GUARNIERI: You know, it would be a boring world, I guess, if there was only one company making shoes or handbags or anything. So I think more competition and more product in the marketplace raises the awareness of pinball.

FENZI: Something else to know about pinball: between 1955 and 1970, the games made more money than the entire American movie industry. They were big bucks. And 30 years ago, there were nearly a dozen pinball makers in the U.S. Now, there's only Stern. Tim Arnold owns the Pinball Hall of Fame in Las Vegas, and he explains that Jersey Jack's real challenge won't be breaking Stern's monopoly, but squeezing into the market at all.

TIM ARNOLD: Back in the day, they used to sell five to 10,000 of each pinball machine. Now they're lucky if they hit a 1,000 to 1,500. So it's exactly like the movies. If you get a hit movie, everything's great. But if you have one or two dud movies in a row, you're in deep trouble financially.

FENZI: According to Arnold, Jersey Jack needs to do two things to succeed: Create an incredible product and bring it to the masses. In other words, Jersey Jack needs a magic slingshot or maybe just a wizard.


JUDY GARLAND: (Singing) We're off to see the Wizard, the wonderful Wizard of Oz.

FENZI: The company's debut game, based on "The Wizard of Oz" movie, certainly qualifies as incredible. Arnold compares it to going from black and white to color TV.


GARLAND: (as Dorothy) Toto, I have a feeling we're not in Kansas anymore.

FENZI: It has a multicolor LED screen that plays animations and movie clips during the game, plus special flipper settings and lights that transform the board according to each new mission.

ARNOLD: If you're going for the Emerald City, all the lights turn green. If you're battling flying monkeys, it all turns red. It's really a spectacular visual presentation.

FENZI: There's only one problem - the "Wizard of Oz" is hard to find. Even two years after its initial release, you're not likely to see the game in a local arcade. Many of the units have gone to homes of private collectors. Molly Atkinson is one of the few who has played it. And she had to go to a collector's home to do so. That's because she's a collector herself. She runs a public access arcade called Pins and Needles in Los Angeles.

MOLLY ATKINSON: It's a real fancy game, Wizard of Oz. It has a lot of neat features on it. And, I don't know, for some reason, it's really grown on me.

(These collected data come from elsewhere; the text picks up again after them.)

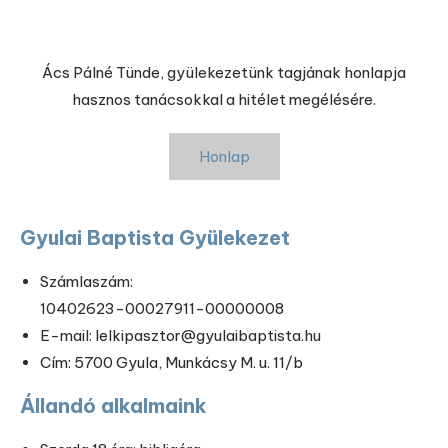
Ács Pálné Tünde, gyülekezetünk tagjának honlapja
hasznos tanácsokkal a hitélet megélésére.
Honlap
Gyulai Baptista Gyülekezet
Számlaszám:
10402623-00027911-00000008
E-mail: lelkipasztor@gyulaibaptista.hu
Cím: 5700 Gyula, Munkácsy M. u. 11/b
Állandó alkalmaink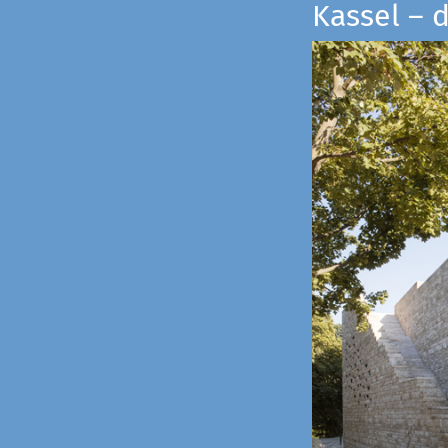
Kassel –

FENZI: But Atkinson doubts it will join her collection anytime soon. The machine cost about $8,000. She only charges 25 cents per play. But even if she charged double, it would take 16,000 games for her to recoup that cost.

ATKINSON: No new games are affordable. When it was a public plaything, games never cost this much. And then the arcade thing kind of died out, and there was only the one manufacturer remaining. So they were kind of controlling all the costs, and they went up and up and up. So we finally do have someone else who's entered the market, but their games are maybe even more expensive. So it's just very unattainable for someone like me to get one.

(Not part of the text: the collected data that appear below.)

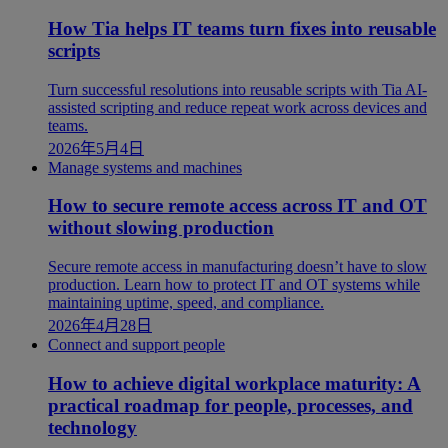
How Tia helps IT teams turn fixes into reusable
scripts
Turn successful resolutions into reusable scripts with Tia AI-
assisted scripting and reduce repeat work across devices and
teams.
2026年5月4日
Manage systems and machines
How to secure remote access across IT and OT
without slowing production
Secure remote access in manufacturing doesn’t have to slow
production. Learn how to protect IT and OT systems while
maintaining uptime, speed, and compliance.
2026年4月28日
Connect and support people
How to achieve digital workplace maturity: A
practical roadmap for people, processes, and
technology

FENZI: Still, Atkinson says the arrival of a new game maker is a good thing. She hopes that competition between the two companies will generate more exciting games and breathe fresh life into the industry. For Jack Guarnieri, renewed excitement in pinball is the whole point.

That's really what you want to hear. That's success.

He plans to release Jersey Jack's second game, "The Hobbit," this spring and says that a third machine with an all-original design and story is already in production. Stern didn't respond to press inquiries for this story, but a banner on the company's website declares it the only maker of real pinball games on the planet. Guarnieri says they probably just haven't updated the site yet. Francesca Fenzi, NPR News.


THE WHO: (Singing) Ever since I was a young boy I played the silver ball. From SoHo down to Brighton I must have played them all. But I ain't seen nothing like him in any amusement hall. That deaf, dumb and blind kid sure plays a mean pinball.